Emilio Emini, the Pfizer senior vice president who pushed this vaccine through development, says that it is. For one thing, kids in the Netherlands get Prevnar; there was still enough benefit for the study to be positive. (There were 90 cases of vaccine-preventable pneumonia in the placebo group, versus 49 in the Prevnar group.) He says that in both this study and other studies that have been conducted in the United States, about 10% of adult patients presenting to the hospital with pneumonia are infected with these strains. That’s about 30,000 cases a year that could be prevented by giving Prevnar 13 to adults. And these can be costly infections, requiring long hospitalizations.

There is another, older vaccine from Merck. Unlike the Pfizer vaccine, which links up sugars from the outside of the bacterium’s coating to chemicals that make the immune system recognize them, Merck’s Pneumovax 23 contains only the sugars, and there’s lots of reason to think that it may not be as effective at provoking an immune response. There’s no definitive proof, like Pfizer’s big study, that Pneumovax prevents pneumonia cases. Pneumovax's efficacy was proven in a population of South African gold miners at high risk for infection; it's thought it may not be effective in older adults, where Prevnar now has been proven effective.  A U.S. study of Pneumovax in older adults did not show it prevented pneumonia. But Pneumovax does cover strains of pneumococcus that are not in Prevnar 13, and it is cheaper: just $68 per shot. So maybe it makes sense to keep using Pneumovax, the current recommended vaccine, instead? Then again, there may be issues with giving repeated doses with the older vaccine repeatedly as a booster if patients are at high risk  -- it may lose efficacy -- and there are some studies that indicate if you're going to give both vaccines, it's best to give Prevnar first.
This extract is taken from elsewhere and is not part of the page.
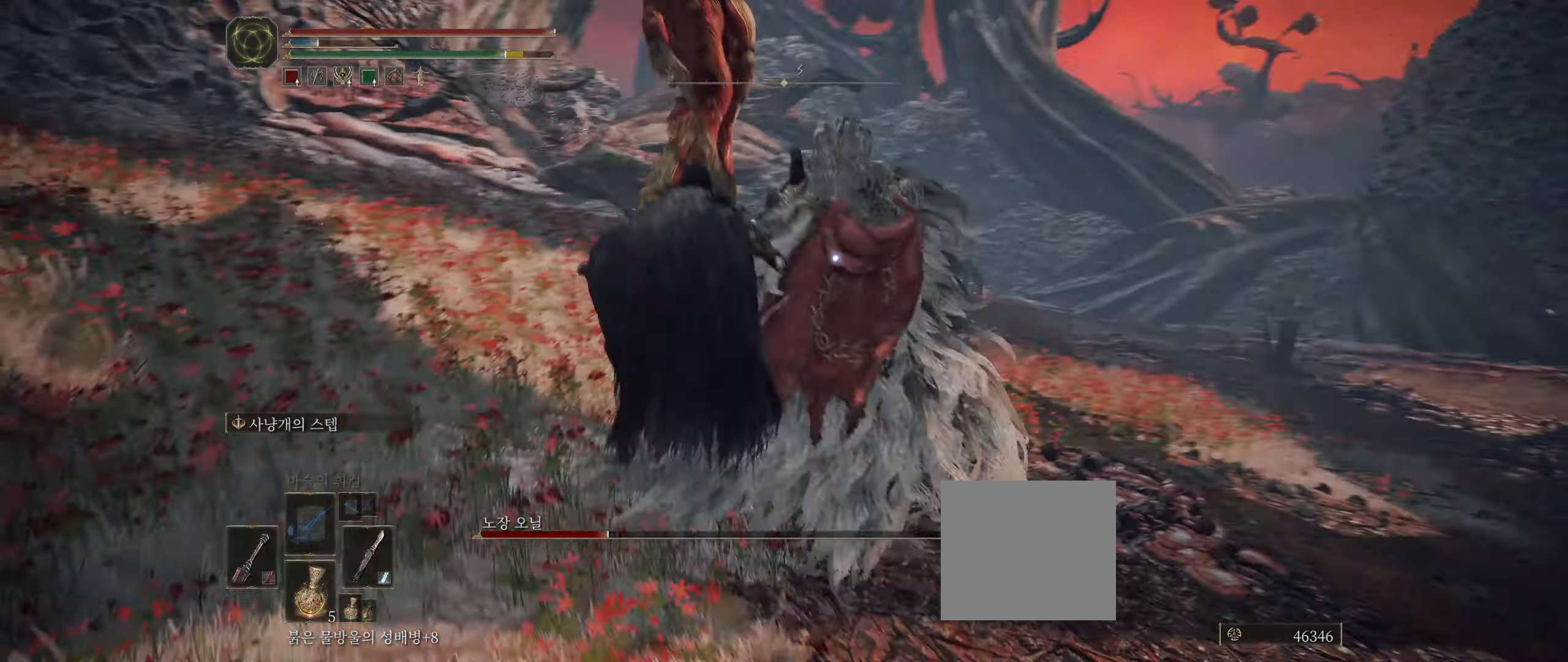
{"buttons": [], "left_stick": "right", "events": [[100, "left_stick", "center"], [367, "left_stick", "right"]]}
“There’s no clear answer,” says Kenneth Bromberg, director of the Vaccine Research Center at The Brooklyn Hospital Center. “People have their opinion about this.”

Most observers expect ACIP to split the difference later this year, and to add Prevnar 13 as another option for patients. But there’s the possibility the committee could do more. In an all-out win case, Pfizer might convince it that patients should use Prevnar first, because there’s some evidence that Pneumovax delivers diminishing returns after booster shots but Prevnar does not. What’s at stake? Well, tens of thousands of case of pneumonia, and a sales boost for Pfizer that could be anywhere from $1 billion on the low end to several times that on the high one. We’ll know more later this year.